The stakeholder groups of the European Insurance and Occupational Pensions Authority (EIOPA) want to increase the visibility and impact of their work, according to a joint statement that also rejected the European Commission’s questioning of their and other stakeholder groups’ value.
In a position paper, the Occupational Pensions Stakeholder Group (OPSG) and the Insurance and Reinsurance Stakeholder Group (IRSG) said both groups had undertaken “considerable work and provided valuable, broadly based and relevant input to EIOPA on a range of insurance and pensions issues by way of consultation responses and own initiative statements”.

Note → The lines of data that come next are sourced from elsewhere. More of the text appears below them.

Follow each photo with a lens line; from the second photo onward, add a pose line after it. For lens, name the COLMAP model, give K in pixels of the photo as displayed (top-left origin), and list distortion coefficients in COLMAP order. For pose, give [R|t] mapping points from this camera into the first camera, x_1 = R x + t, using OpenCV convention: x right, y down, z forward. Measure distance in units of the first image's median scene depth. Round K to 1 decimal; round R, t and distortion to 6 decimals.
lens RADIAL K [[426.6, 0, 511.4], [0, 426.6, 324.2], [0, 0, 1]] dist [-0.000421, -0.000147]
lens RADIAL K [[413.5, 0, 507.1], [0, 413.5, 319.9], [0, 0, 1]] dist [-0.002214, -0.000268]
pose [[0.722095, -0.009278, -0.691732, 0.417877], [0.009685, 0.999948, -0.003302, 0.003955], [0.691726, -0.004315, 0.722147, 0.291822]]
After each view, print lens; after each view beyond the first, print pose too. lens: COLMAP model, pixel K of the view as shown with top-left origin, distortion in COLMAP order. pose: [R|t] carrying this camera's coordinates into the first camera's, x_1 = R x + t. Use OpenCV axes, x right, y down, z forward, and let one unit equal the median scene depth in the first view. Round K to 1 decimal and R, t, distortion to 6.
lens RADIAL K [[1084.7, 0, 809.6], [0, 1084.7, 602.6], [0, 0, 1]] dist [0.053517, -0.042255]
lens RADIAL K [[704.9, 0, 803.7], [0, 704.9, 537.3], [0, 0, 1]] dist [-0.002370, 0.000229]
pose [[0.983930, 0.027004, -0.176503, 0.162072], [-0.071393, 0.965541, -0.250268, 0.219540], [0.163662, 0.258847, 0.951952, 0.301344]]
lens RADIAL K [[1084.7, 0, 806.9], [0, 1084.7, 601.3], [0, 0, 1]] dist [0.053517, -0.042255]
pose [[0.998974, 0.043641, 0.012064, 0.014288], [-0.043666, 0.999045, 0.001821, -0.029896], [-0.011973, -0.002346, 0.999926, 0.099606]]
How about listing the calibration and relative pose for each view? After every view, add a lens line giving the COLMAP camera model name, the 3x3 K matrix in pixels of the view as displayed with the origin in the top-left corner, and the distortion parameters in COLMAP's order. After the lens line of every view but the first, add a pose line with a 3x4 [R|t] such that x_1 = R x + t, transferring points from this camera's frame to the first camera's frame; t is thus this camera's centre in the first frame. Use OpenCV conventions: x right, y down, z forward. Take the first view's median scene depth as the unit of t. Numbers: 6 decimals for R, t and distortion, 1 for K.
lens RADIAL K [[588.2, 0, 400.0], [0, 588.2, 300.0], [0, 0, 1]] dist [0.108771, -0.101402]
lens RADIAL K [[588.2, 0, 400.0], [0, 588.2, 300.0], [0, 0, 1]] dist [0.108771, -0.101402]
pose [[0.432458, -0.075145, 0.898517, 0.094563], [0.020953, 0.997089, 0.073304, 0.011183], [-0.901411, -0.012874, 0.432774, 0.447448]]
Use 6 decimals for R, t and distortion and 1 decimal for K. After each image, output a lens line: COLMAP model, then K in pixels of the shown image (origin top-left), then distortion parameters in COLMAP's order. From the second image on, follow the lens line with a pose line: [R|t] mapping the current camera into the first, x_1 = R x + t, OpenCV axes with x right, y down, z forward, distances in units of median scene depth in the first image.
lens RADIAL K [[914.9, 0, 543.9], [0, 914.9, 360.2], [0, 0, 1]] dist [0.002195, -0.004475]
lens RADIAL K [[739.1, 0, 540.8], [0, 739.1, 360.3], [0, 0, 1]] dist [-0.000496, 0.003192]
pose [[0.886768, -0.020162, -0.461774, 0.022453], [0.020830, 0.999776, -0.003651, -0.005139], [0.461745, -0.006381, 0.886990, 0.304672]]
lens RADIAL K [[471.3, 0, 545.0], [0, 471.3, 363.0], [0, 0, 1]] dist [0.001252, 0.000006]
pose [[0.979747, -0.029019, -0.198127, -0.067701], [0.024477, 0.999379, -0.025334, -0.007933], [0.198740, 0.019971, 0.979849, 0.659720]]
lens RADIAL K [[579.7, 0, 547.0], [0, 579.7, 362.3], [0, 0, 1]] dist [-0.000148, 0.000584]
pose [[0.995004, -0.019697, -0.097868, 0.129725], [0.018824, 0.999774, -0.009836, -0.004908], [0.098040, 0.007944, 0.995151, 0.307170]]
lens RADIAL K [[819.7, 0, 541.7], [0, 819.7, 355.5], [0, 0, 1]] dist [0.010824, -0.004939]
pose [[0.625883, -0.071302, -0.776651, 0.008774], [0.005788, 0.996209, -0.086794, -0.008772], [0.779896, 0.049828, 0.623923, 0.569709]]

The comment is part of the groups’ response to a report from the European Commission, published in August 2014, on the operation of the European Supervisory Authorities (ESAs) and the European System of Financial Supervision (ESFS).
EIOPA is one of the three ESAs, set up in the wake of the financial crisis. The ESAs, together with national authorities and the European Systemic Risk Board (ESRB) and another body, constitute the ESFS.
EIOPA is the only ESA to have two stakeholder groups, a unique feature it and industry members have defended after the European Commission suggested it should only have one group.
The argument for EIOPA to retain separate stakeholder groups for pensions and insurance is captured in the OPSG and IRSG response to the Commission’s 2014 report.
The Commission is due to publish a White Paper on the ESAs’ funding and governance this quarter.
In its position paper, the EIOPA stakeholder groups take issue with the Commission’s view that “the impact of Stakeholder Groups has been limited and the resources required to set them up and run them are extensive”.
Instead, the OPSG and IRSG represent “good value for money”, they said, with EIOPA information indicating that running both groups cost €135,000 in 2015, or 0.68% of the total budget.
The impact of the SGs’ work “is difficult to measure”, according to the groups.
In their position paper, they note that, although there is evidence EIOPA does take on board detailed comments from the SGs, “there is a feeling from the SGs that, when an SG expresses a strong disagreement with or concern about an EIOPA proposal, while the concern is listened to, the ability to impact EIOPA’s direction is limited”.
The paper continues: “This is further strengthened by the fact there seems to be little awareness of the SGs’ role and their opinions outside of EIOPA.”
Commission attendance ‘disappointing’
To increase the impact and visibility of their work, the OPSG and IRSG suggested several changes.
These include allowing for direct exchanges between the SGs and EIOPA’s board of supervisors, involvement in parliamentary hearings with the chair of EIOPA, and more interaction with the Commission.
The first point, according to the position paper, could involve the board of supervisors inviting representatives from a SG to provide views on a topic to be discussed, which “would be especially of value if a decision were to be made where the SG has strong concerns or a view that differs from the proposals made by EIOPA”.
As to the second, the stakeholder groups said it “would be useful” to attend and contribute to meetings of the European Parliament’s Economic and Monetary Affairs Committee (ECON) when the chair of EIOPA is reporting to it.
A similar recommendation is made in relation to the Commission, with which the stakeholder groups believe they should have more involvement.
Philip Shier, who was chair of the OPSG until the group started a new, third mandate last month, said it was “disappointing that a representative of the European Commission was unable to join the meetings on a regular basis, as the group felt this would be beneficial to all parties”.
In their position paper, the OPSG and IRSG recommended a Commission representative attend SG meetings on a regular basis “to be aware of the discussions and views”.
Another suggestion is for the Commission “to confirm it has considered the SGs’ opinions when it takes advice from EIOPA and to have a discussion with the SGs where the SG’s opinions differ from EIOPA’s advice”.
Shier’s comment was made in a foreword to an activity report for the OPSG that was in office from September 2013 until March this year.
That was the second term for the OPSG, with 21 of the 30 members stepping down at the end of its mandate.
The new OPSG, which will be in office until September 2018, had its first meeting last month.
In his foreword to the OPSG activity report – his “labour of love” for the past few weeks, as he recently told IPE – Shier said the primary objective of the recommendations made about the role of stakeholder group is “maximising the benefit the European institutions (and European citizens) obtain from the work done by the SGs”.
Separately, the activity report includes suggestions for improvement of future OPSGs, which were drawn from comments made by OPSG members at the end of the second group’s mandate.
These include providing information to newly appointed members, possibly by way of an EIOPA induction course, that all own initiative reports clearly identify the target audience and objective before a relevant project commences.
Another suggestion is to allow for a “transition process” between OPSG mandates to avoid certain issues being missed during the changeover period.
This happened this year, as the last OPSG was unable to complete a response to an EIOPA consultation on an EU single market for personal pension products (PPPs) before its mandate expired, but the deadline for responses (26 April) was before the first meeting of the new OPSG (28 April).